# DIY Crafting Villagers interrupted by "Somebody leaving quietly" and how to fix it.



## Feather Orb

To start, if you didn't know already please please please leave by the airport during a DIY pickup! (Unless specifically instructed to use the other method by the host)

If someone "quietly leaves" due to disconnection or a player tries to leave using the (-) menu and timer reaches zero it "rolls back" everything that happened since the last save, and disrupts the crafting villager so they can't give out DIYs to the current guests.
Even the person who "quietly left" has their inventory rolled back. Nobody wants this.

Importantly, the following will not return a villager to their crafting table if they've left it because the game considers their crafting time actually over (I think it's up to 3 hours from the time they started the project?) --

But you can usually return them back to work if the game considers it the correct place for them to be, as long as they've just been temporarily interrupted by a rollback.

Essentially, you just need to reload your town!

The method I had been using before involved travelling to another players island but that's a lot of airport stuff (!!) and it turns out after testing that *exiting to the title screen and then reloading the game from there* is equally effective.

Closing the game from the switch menu, then reloading it probably would work too, for the same reasons!

If you think your villager's DIY has been interrupted prematurely by a rollback/somebody leaving quietly, it's worth a try.

(Thank you to drchoo, catheyrine, Yukikuro, OtterFloof and Quack for your help.)

*Edit: *confirming what BipolarBear said below, visiting another player's island and coming back is another method that works!


----------



## Proud African American!

Thank you!!!


----------



## Feather Orb

Updated the first post with my current understanding.

I was able to get a "rollback affected crafter" back to work by reloading the game, even after seeing her walking around outdoors.

As an aside, I was hoping Harvey's island would work but it doesn't because it doesn't actually reload your town.

I don't currently know of any way to fix it without sending your multiplayer guests home first.


----------



## BipolarBear

This just happened to me.
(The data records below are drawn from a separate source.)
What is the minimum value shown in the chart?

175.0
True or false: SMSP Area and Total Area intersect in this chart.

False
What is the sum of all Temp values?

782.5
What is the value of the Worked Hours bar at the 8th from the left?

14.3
However, I went to someone's town and then came back to mine and it looks like the person who was crafting before but stopped, is now crafting again. So you can also just go to another town to have them start crafting again.


----------



## Lady Sugarsaurus

I actually just discovered returning to the title screen last night!
I crashed and wanted to save my island, so saved and exited and went back in and he was still crafting.
It was an accident, but thanks for blasting this! More people should know!


----------



## Biancasbotique

wow thanks thage


----------



## LinDUNguin

The amount of times I've left via '-' make me ashamed, glad I know this now! Maybe pin this for visibility?


----------



## January

Good to know! I think this may have been why my Celeste queue went wonky the other day


----------



## corlee1289

This should be stickied!! Mega important!!


----------



## Fey

Definitely should be stickied!

I just figured the protocol was to - in order to save time. Very glad to find this out before having visited someone!


----------



## Sanaki

Oof now I feel bad cause I didn't know this sooner. Thanks for the tips.


----------



## Feather Orb

Lady Sugarsaurus said:


> I actually just discovered returning to the title screen last night!
> I crashed and wanted to save my island, so saved and exited and went back in and he was still crafting.
> It was an accident, but thanks for blasting this! More people should know!
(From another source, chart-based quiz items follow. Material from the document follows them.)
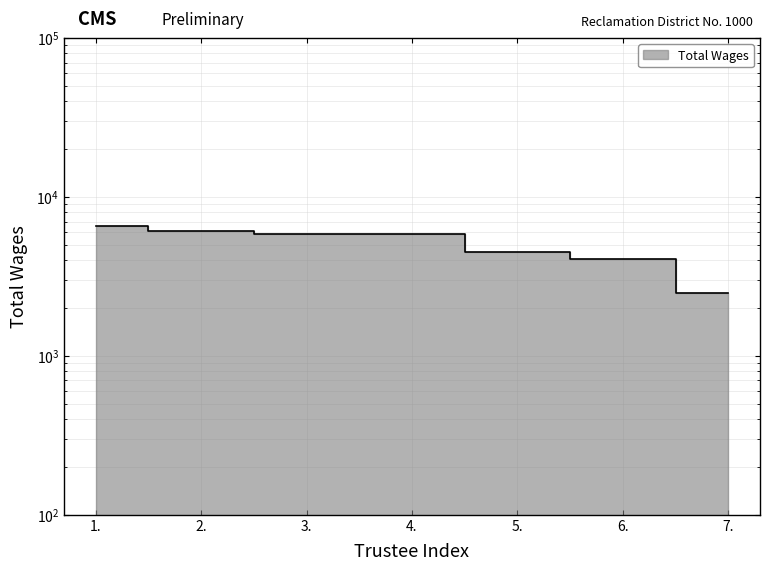

True or false: the data shows 5850 at 4..

True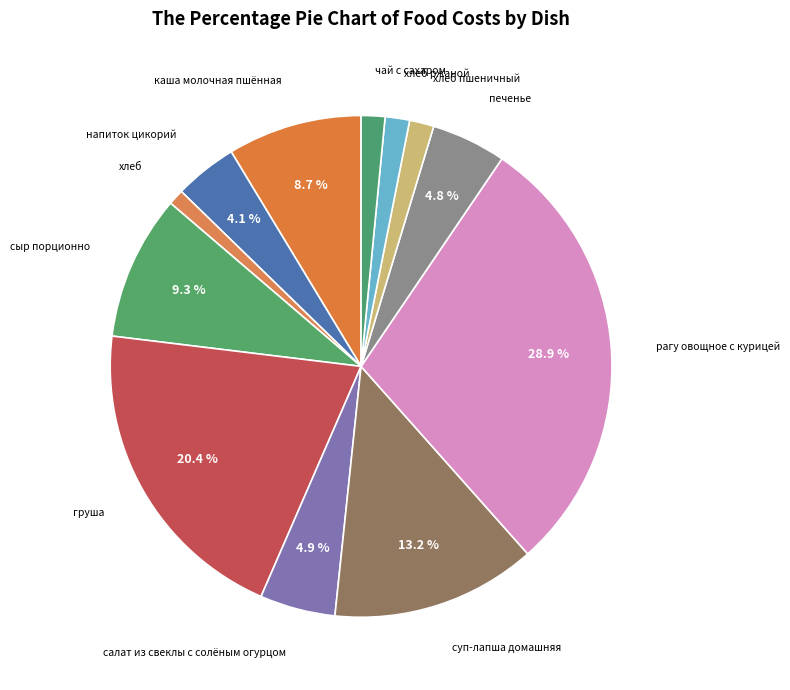

Count the number of slices in the pie.

12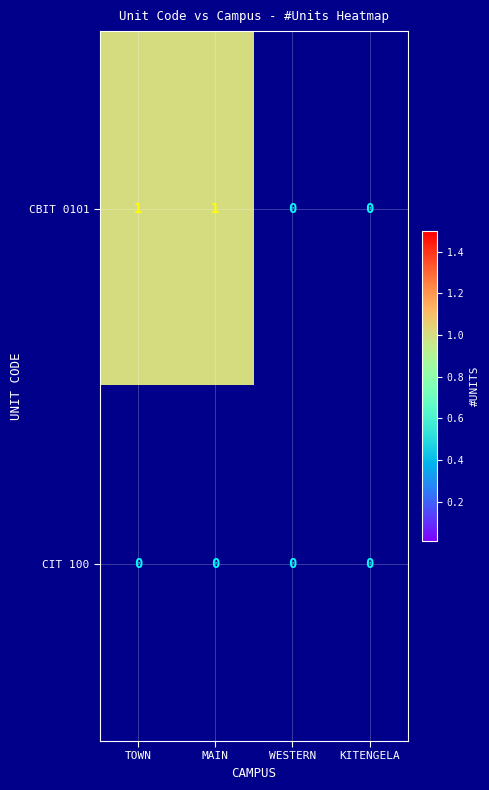

Which series has the widest spread of values?

CBIT 0101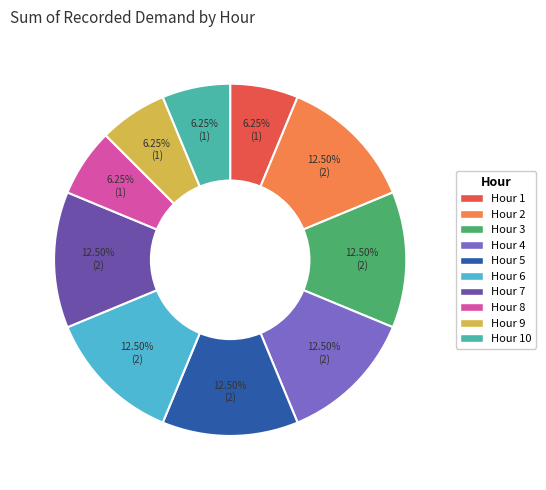

Is it true that Hour 1 is 1% of the pie?

False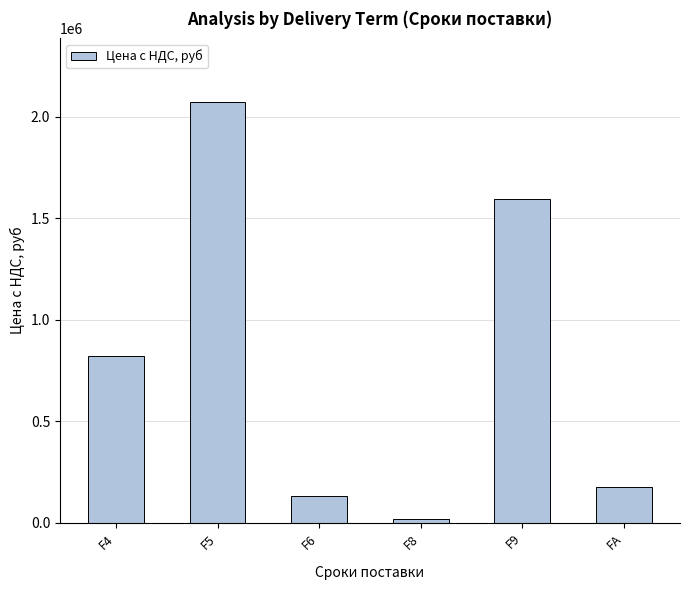

Which has a higher value, FA or F5?

F5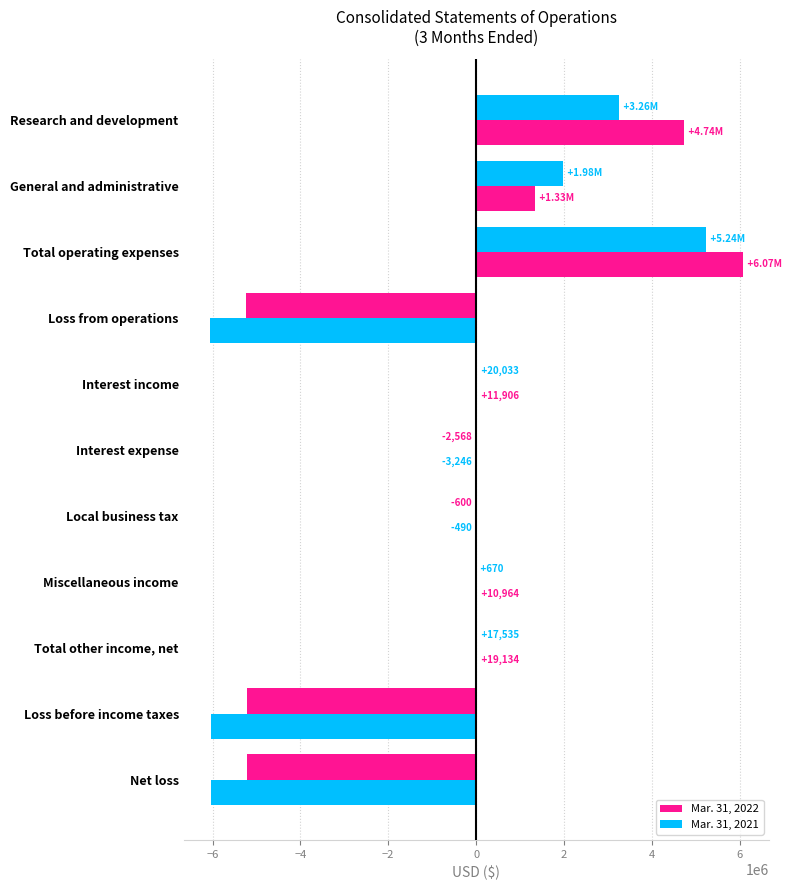

How many distinct data groups are displayed?

2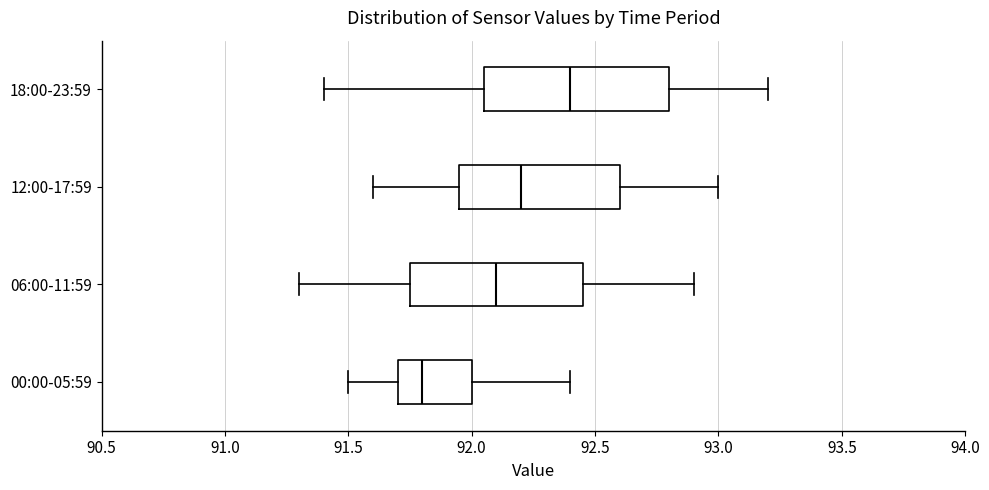

Where does the right whisker of the box for 12:00-17:59 end on the x-axis? The values are not printed on the chart, so give them approximately, as read against the axis.

93.00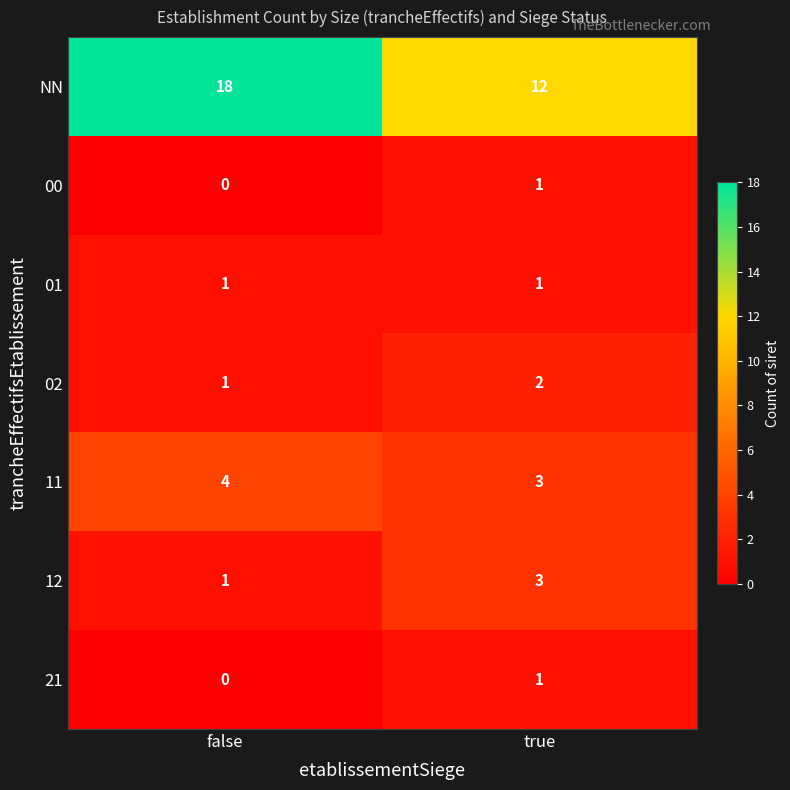

The value of 02 at false is 0. True or false?

False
Awesome! I think a lot of people have been finding this out on their own but for sure I wanted to talk about it because it felt awful to have a crafter interrupted within the first few guests when you know they just started.



Fey said:


> I just figured the protocol was to - in order to save time. Very glad to find this out before having visited someone!



It sometimes is!

But for DIYs it should only be if the host asks you to -- if the host is only taking one guest at a time and there's no chance of the countdown timer appearing, then it really is faster in that case!

It's almost always fine when you're the only guest. And it's usually okay when you're hanging out in small groups of friends if you know that no one is in the dressing room or talking to Saharah (if anyone can get out of Saharah's conversation in 10 seconds then you're some kind of wizard!).
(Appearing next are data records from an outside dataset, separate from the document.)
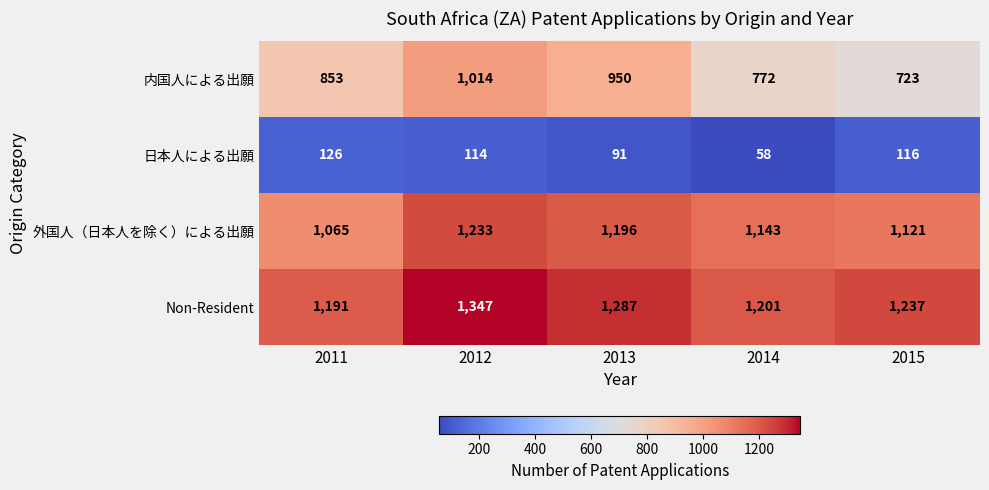

Reading left to right, list all the values displayed in this chart.

内国人による出願: 2011=853	2012=1014	2013=950	2014=772	2015=723
日本人による出願: 2011=126	2012=114	2013=91	2014=58	2015=116
外国人（日本人を除く）による出願: 2011=1065	2012=1233	2013=1196	2014=1143	2015=1121
Non-Resident: 2011=1191	2012=1347	2013=1287	2014=1201	2015=1237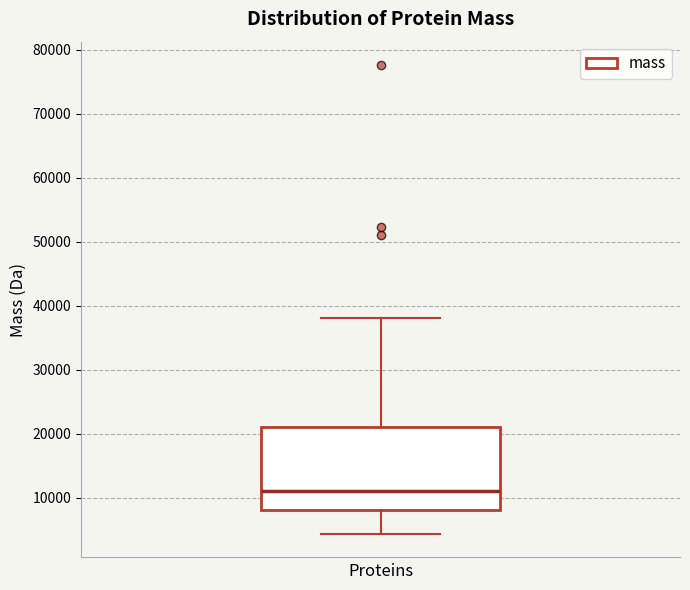

Read this box plot against the y-axis: the position of the median line, the range covered by the box, and the ends of both whiskers. The values are not printed on the chart, so give them approximately, as read against the axis.

median 11000, box 8000 to 21000, whiskers 4000 to 38000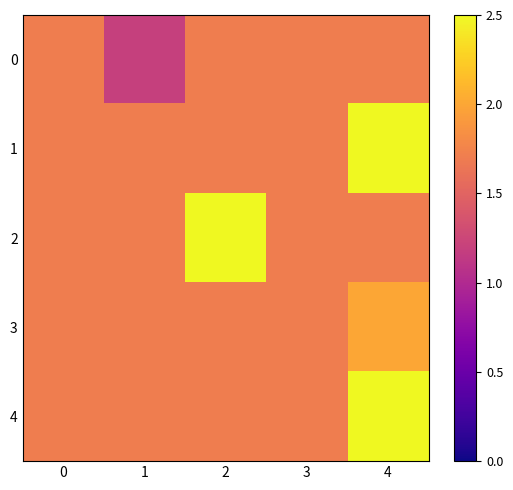

List the series in order of their peak value, highest first.

row_1, row_2, row_4, row_3, row_0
The trouble is that in a busy DIY pickup (or a town that's opened up to allow people to visit the shops) that timer is very likely to hit 0 and then the bad thing happens.

If you're not sure and you need to go home, head to the airport.


----------



## Krissi2197

Does this happen with roaming NPCs as well?

I boxed celeste into my airport to allow people to come inside and out my island so I didnt need to supervise anything, and somebody left quietly and when the game loaded back celeste was gone! 

This is really helpful info though. Thank you!


----------



## Feather Orb

Krissi2197 said:


> Does this happen with roaming NPCs as well?
> 
> I boxed celeste into my airport to allow people to come inside and out my island so I didnt need to supervise anything, and somebody left quietly and when the game loaded back celeste was gone!
> 
> This is really helpful info though. Thank you!



I don't have much experience with containing NPCs for multiplayer so hopefully someone else knows the answer! I feel like probably yes, because a lot of things get moved around after someone silently leaves.

I don't think that reloading will help in that case, though. You've probably gotta put that bird back in the box manually.


----------



## thanat0aster

Great info! Thank you for this.


----------



## Bunlily

Oh wow thank you! Just last night my boyfriend came over to help me clear out a section of my island and then when he left by using (-) everything rolled back. I was insanely frustrated and didn’t understand why and he was upset bc he thought he did something wrong. He’ll be happy to know that Nintendo just decided to mess with our heads per usual.


----------



## unluckiestclover

Thanks for this post!! I really could have used this the other night. I agree that this should be stickied so it doesn’t get buried.


----------